O impacto no transporte escolar universitário provocado pelos cortes federais na Educação

Segundo reportagem do Estadão, em meio aos cortes do Ministério da Educação, as instituições têm anunciado medidas de economia, enquanto que os estudantes, para contornar os problemas, apelam para marmitas, caronas, vaquinhas e até empréstimos.

Segundo especialistas, a falta de apoio a estudantes – principalmente em um contexto de inclusão de alunos mais pobres nas universidades – tem impacto no engajamento dos universitários nos estudos, reduz possibilidades de dedicação a atividades complementares e contribui para a evasão.

A UFSC (Universidade Federal de Santa Catarina) informou que houve redução de verbas de custeio em 35%. “Estamos propondo uma revisão de contratos com as empresas terceirizadas”, disse Áureo de Moraes, chefe de gabinete da reitoria. Segundo Moraes, além da suspensão dos editais da Secretaria de Relações Internacionais, houve suspensão de passagens e diárias para cursos e eventos, a não ser em casos extremos.

A UFPR (Universidade Federal do Paraná) anunciou restrições a viagens para cidades a mais 300 km de distância por motivo de economia, bem como eventos institucionais, como o festival de inverno, foram encurtados e a universidade recorre a patrocínios externos.

Na UNIFESP (Universidade Federal de São Paulo), três ônibus que faziam o trajeto entre as unidades de Diadema – há prédios no centro e em um bairro mais afastado – quebraram e a frota não foi recomposta. Segundo a reitoria, a licitação depende da liberação de recursos. “O fretado da universidade tem horário para ser cumprido, que vem sendo reduzido a cada dia”, diz a aluna de Licenciatura em Ciências Andressa da Paz.

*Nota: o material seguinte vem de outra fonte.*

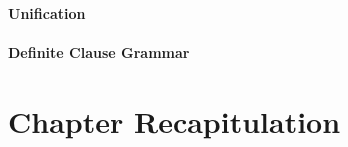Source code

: \documentclass[thesis-solanki.tex]{subfiles}
\begin{document}
\paragraph{Unification}

\paragraph{Definite Clause Grammar}





\section{Chapter Recapitulation}

\ifMain
\begin{scope}
  \nolinenumbers
  \enotesize
  \par
  \begin{singlespace}
  \setlength{\parskip}{12pt plus 2pt minus 1pt}
  \theendnotes
  \par
  \end{singlespace}
\end{scope}
\fi
\end{document}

A UFABC (Universidade Federal do ABC) promoveu redução na contratação de empresa de ônibus que fazem o transporte do câmpus a terminais de transporte público. Também tornou mais difícil atender a todos que precisavam se deslocar entre os câmpus. “(O bloqueio) faz com que a UFABC não consiga ampliar a capacidade de transporte, num cenário de expansão do número de alunos”, informou a universidade.

O resultado é que alunos precisam enfrentar um caminho perigoso e já organizam esquemas de caronas. “Quem chega pelo terminal (Santo André Leste) tem de passar por baixo do viaduto a pé”, diz Andressa Silva, de 22 anos, aluna de Ciência e Tecnologia na UFABC. “Decidi trancar minha matrícula para tirar carta de motorista. Me vi ameaçada de estar sujeita a assaltos”, diz ela, que escuta relatos de violência ao menos duas vezes por semana no trajeto.

“O transporte já era muito precário, os estudantes já sofriam muito”, diz Marcos Carvalho dos Santos, de 19 anos, aluno do 2º ano de Economia. Por causa da mudança, ele paga R$ 35 mensais a um colega por três caronas por semana, em média. Nos outros dias, ele vai até o terminal Sacomã e, de lá, usa corridas de Uber que custam entre R$ 21 e R$ 28 – ou cerca de R$ 7 se conseguir outros colegas para dividir a corrida.